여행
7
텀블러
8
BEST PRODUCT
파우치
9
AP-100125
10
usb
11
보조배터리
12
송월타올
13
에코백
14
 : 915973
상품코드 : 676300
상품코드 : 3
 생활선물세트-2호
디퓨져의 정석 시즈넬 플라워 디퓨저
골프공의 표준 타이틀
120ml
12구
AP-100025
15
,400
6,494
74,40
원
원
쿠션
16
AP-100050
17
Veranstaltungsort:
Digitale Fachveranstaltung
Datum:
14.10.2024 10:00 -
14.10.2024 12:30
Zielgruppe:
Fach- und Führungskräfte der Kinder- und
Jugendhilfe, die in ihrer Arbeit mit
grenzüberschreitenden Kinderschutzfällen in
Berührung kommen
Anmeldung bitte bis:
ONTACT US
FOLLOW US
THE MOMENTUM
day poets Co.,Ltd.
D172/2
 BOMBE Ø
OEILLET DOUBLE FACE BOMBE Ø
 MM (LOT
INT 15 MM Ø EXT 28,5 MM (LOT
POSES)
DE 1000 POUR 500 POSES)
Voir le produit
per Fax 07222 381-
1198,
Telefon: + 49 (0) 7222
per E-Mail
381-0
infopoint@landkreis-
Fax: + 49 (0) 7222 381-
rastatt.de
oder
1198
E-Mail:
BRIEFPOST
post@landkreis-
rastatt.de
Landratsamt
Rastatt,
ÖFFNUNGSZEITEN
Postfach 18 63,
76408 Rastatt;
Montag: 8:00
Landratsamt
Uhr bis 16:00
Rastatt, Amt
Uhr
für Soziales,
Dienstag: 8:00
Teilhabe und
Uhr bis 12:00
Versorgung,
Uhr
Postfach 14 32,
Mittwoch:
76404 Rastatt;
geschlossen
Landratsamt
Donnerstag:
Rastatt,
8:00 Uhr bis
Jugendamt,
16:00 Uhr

• Required work:
Retype the portion of the data above that starts on the line with "14.10.2024 12:30" and finishes on the line with "Voir le produit", including both of those lines.

• Task solution:
14.10.2024 12:30
Zielgruppe:
Fach- und Führungskräfte der Kinder- und
Jugendhilfe, die in ihrer Arbeit mit
grenzüberschreitenden Kinderschutzfällen in
Berührung kommen
Anmeldung bitte bis:
ONTACT US
FOLLOW US
THE MOMENTUM
day poets Co.,Ltd.
D172/2
 BOMBE Ø
OEILLET DOUBLE FACE BOMBE Ø
 MM (LOT
INT 15 MM Ø EXT 28,5 MM (LOT
POSES)
DE 1000 POUR 500 POSES)
Voir le produit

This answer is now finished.